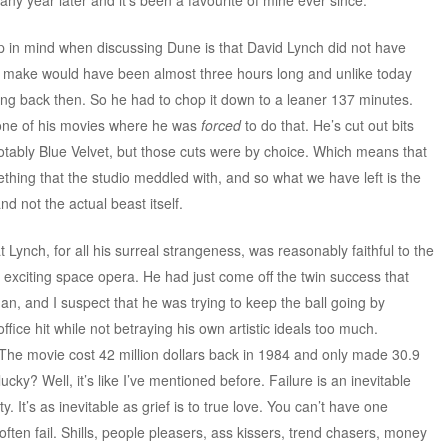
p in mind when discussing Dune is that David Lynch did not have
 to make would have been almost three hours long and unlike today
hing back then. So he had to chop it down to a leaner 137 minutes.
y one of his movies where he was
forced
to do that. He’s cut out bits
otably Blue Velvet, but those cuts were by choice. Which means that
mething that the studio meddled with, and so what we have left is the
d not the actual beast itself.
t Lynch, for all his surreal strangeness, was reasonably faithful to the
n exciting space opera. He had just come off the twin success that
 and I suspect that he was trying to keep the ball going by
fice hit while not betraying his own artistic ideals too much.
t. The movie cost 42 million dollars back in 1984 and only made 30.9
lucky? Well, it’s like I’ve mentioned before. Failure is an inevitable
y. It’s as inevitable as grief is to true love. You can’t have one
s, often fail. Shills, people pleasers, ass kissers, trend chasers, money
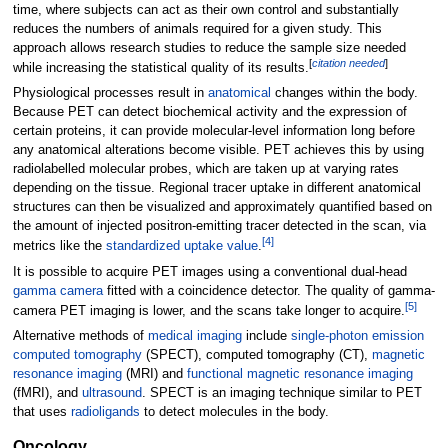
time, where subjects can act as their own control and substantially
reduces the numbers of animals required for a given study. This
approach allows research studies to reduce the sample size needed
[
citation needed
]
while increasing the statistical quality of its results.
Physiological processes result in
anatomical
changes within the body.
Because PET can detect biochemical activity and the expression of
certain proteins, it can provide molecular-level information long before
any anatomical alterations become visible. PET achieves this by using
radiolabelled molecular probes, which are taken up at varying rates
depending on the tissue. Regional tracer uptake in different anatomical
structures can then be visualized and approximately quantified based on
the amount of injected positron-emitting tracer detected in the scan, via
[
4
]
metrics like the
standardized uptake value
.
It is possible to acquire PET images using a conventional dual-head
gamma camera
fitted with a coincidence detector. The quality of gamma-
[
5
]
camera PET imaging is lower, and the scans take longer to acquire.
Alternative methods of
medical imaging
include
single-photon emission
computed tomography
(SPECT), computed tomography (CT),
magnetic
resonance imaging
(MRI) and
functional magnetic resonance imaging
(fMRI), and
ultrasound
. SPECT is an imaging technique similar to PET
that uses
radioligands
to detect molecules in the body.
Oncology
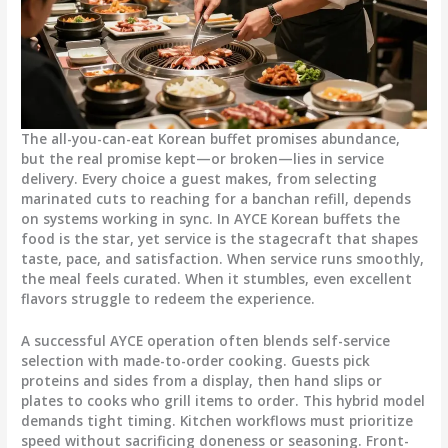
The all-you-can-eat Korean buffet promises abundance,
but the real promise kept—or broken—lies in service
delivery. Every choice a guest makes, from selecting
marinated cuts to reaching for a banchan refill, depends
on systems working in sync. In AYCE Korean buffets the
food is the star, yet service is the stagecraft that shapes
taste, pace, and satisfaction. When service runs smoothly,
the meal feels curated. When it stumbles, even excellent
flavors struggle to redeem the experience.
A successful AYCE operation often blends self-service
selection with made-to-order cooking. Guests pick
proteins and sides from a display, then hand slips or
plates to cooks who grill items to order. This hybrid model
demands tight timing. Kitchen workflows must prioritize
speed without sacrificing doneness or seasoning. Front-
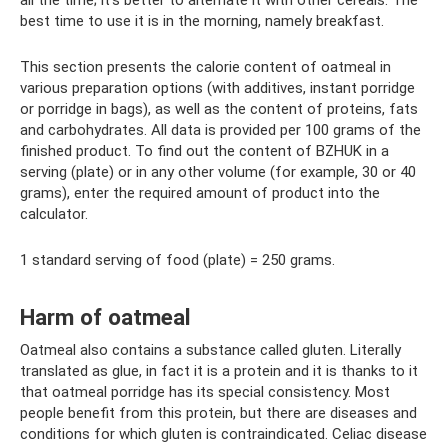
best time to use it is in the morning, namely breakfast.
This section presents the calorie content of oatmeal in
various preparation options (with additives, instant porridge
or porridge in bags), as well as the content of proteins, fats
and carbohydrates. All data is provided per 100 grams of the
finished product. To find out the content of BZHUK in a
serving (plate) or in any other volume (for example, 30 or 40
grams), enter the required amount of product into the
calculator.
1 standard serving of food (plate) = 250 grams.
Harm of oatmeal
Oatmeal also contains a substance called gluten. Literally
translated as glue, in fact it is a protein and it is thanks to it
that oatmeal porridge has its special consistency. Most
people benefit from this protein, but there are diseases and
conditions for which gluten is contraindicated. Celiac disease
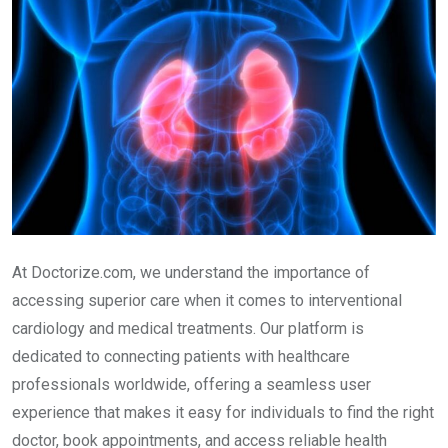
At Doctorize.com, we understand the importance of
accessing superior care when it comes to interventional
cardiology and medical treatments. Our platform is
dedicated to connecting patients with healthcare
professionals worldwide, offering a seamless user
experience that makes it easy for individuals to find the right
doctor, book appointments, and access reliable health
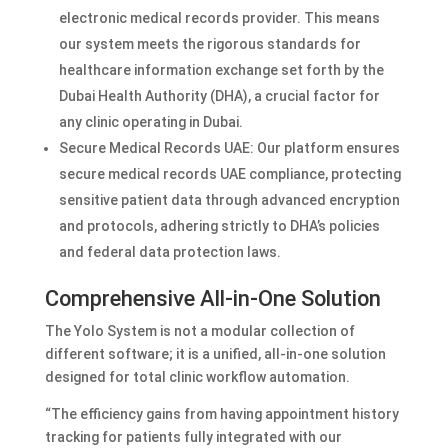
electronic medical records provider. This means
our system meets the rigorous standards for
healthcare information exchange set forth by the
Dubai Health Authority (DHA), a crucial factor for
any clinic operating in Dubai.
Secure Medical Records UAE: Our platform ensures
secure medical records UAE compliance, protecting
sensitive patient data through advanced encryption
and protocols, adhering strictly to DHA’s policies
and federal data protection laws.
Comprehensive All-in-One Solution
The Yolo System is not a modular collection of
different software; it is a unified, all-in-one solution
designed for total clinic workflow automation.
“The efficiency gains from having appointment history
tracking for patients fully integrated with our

___

_PROBLEM DETAILS_
Find the word "serving" in the entries and show each line where it is found.

_EXERCISE SOLUTION_
serving (plate) or in any other volume (for example, 30 or 40
1 standard serving of food (plate) = 250 grams.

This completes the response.